Standards set by men dictate that a woman’s value lies largely, if not solely, on her physical appearance and sexual desirability, causing extreme levels of internalized shame and consequently criticism of other women and glorification of male ideals.
Even the self-care promoted to women is almost exclusively contingent on beauty-related practices and aesthetic improvement, such as skin-care, make-up, gym-going, or even cosmetic procedures.
It is important to note that misogyny negatively impacts everyone, but it is of even greater significance to recognize that it exclusively targets women because it is fundamentally defined by profound and perverse resentment of femininity and females.
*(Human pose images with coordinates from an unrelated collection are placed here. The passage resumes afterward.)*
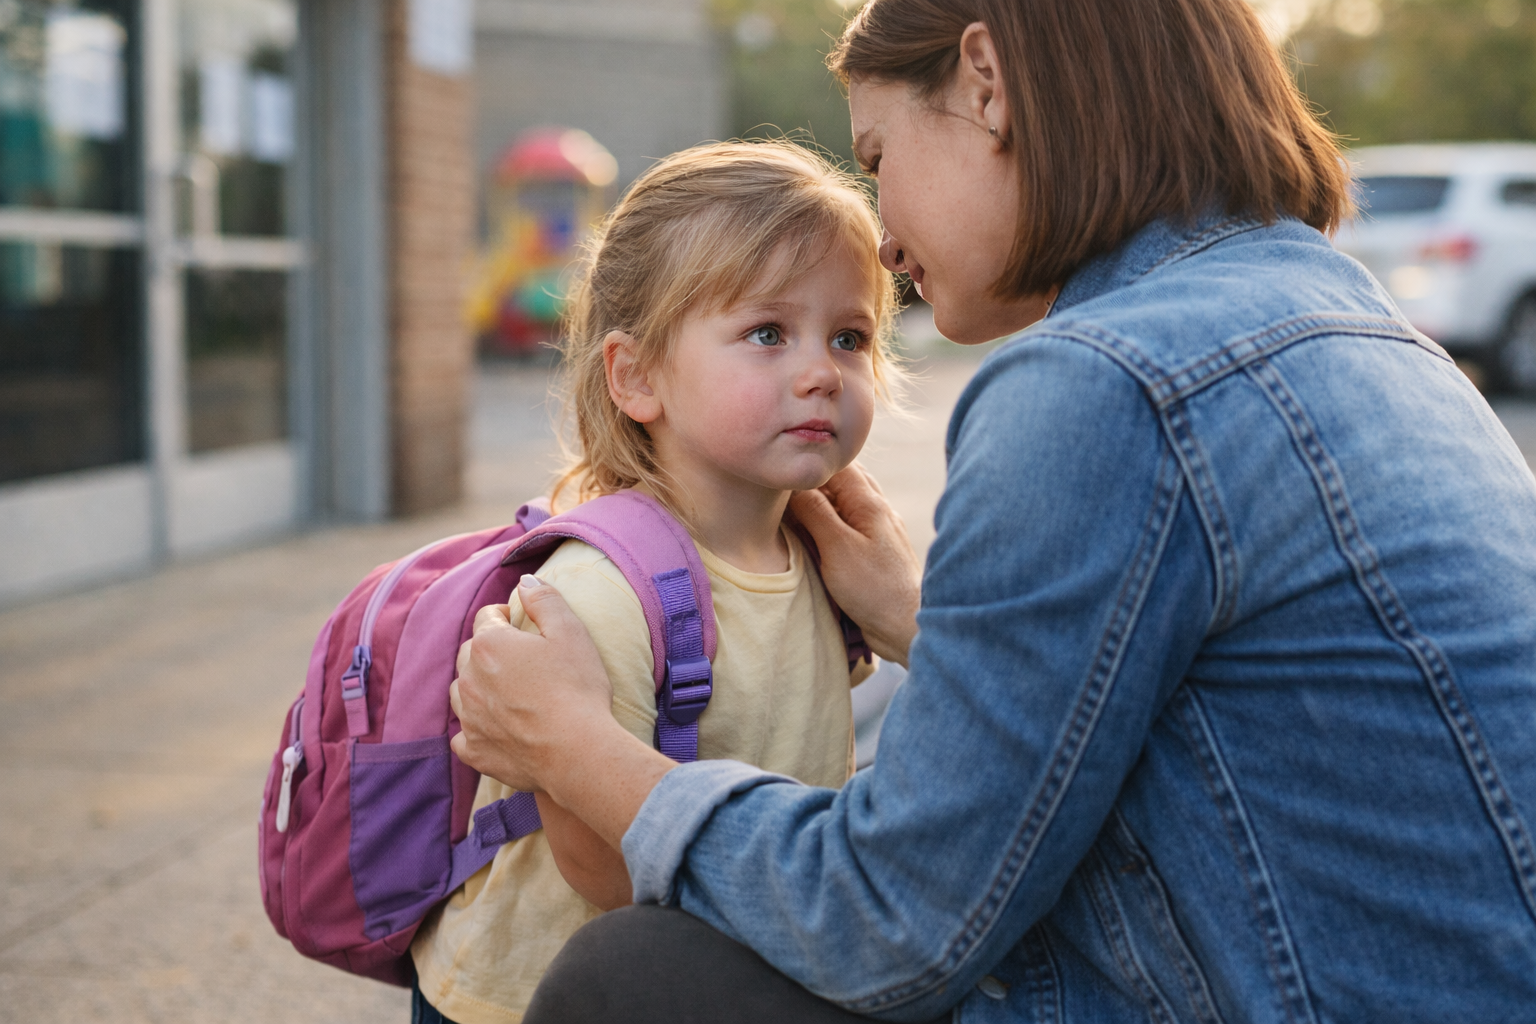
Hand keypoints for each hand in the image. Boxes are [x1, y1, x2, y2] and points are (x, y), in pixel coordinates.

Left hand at [450, 578, 615, 792]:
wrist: (578, 752)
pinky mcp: (475, 751)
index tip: (519, 622)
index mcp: (490, 644)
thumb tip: (525, 580)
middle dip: (488, 649)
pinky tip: (491, 728)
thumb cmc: (578, 688)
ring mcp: (469, 718)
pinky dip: (473, 729)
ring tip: (503, 690)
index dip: (504, 616)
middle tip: (518, 656)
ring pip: (460, 692)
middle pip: (470, 653)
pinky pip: (462, 736)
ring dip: (476, 686)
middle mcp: (469, 679)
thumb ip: (545, 600)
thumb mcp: (571, 632)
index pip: (487, 618)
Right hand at [789, 463, 921, 665]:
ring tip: (796, 511)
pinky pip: (851, 525)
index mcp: (870, 503)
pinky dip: (832, 523)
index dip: (809, 466)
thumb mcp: (837, 547)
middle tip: (784, 490)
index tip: (784, 473)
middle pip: (842, 481)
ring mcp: (880, 530)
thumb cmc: (874, 588)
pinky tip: (819, 534)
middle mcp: (878, 510)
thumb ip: (815, 512)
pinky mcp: (877, 551)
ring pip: (847, 503)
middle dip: (814, 481)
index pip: (837, 466)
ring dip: (823, 503)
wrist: (906, 626)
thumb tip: (794, 485)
Authors Steve Bearman and Marielle Amrhein describe in their 2014 book “Girls, Women, and Internalized Sexism,” the six expressions of internalized misogyny: powerlessness, objectification, loss of self, invalidation, derogation and competition between women.
Becoming aware of the hate we hold against our own gender is crucial in understanding the cause of these expressions and how to overcome them to work towards a greater level of solidarity and sisterhood.
When we project our internal criticisms and doubts onto other women through the use of things like victim-blaming, sexist slurs and passive-aggressive conduct, we reinforce patriarchal standards and perpetuate the systems that seek to silence women’s voices and influence.
This kind of phenomenon is illustrated in Phyllis Chesler’s 2001 book, “Woman’s Inhumanity to Woman,” where older women who have endured a life-time of sexism frequently tend to criticize younger women who advocate for gender equality and combat violence towards women.
While we should hold everyone accountable to their actions, encouraging and supporting other women fosters the necessary trust, unity, and community that remedies internalized misogyny.
Bearman and Amrhein propose some of the following methods in their 2014 work:
holding high standards for women, supporting, validating, and standing up for women, encouraging women to become leaders, helping women inhabit their own bodies, not criticizing, disparaging, or invalidating women, according to the same article by the Journal of Integrated Social Sciences.
It’s certainly not our fault that patriarchy exists, but it is indeed our responsibility to deconstruct our embedded biases if we truly seek to conquer them.
In the pursuit of a more egalitarian future, the cultivation of feminist awareness is essential to break down the binary and dismantle systems of gender-based oppression.
Writer, professor, activist, and feminist, Audre Lorde, put it perfectly in her 1984 work, “Sister Outsider.”
“For the master’s tools will never dismantle the master’s house.”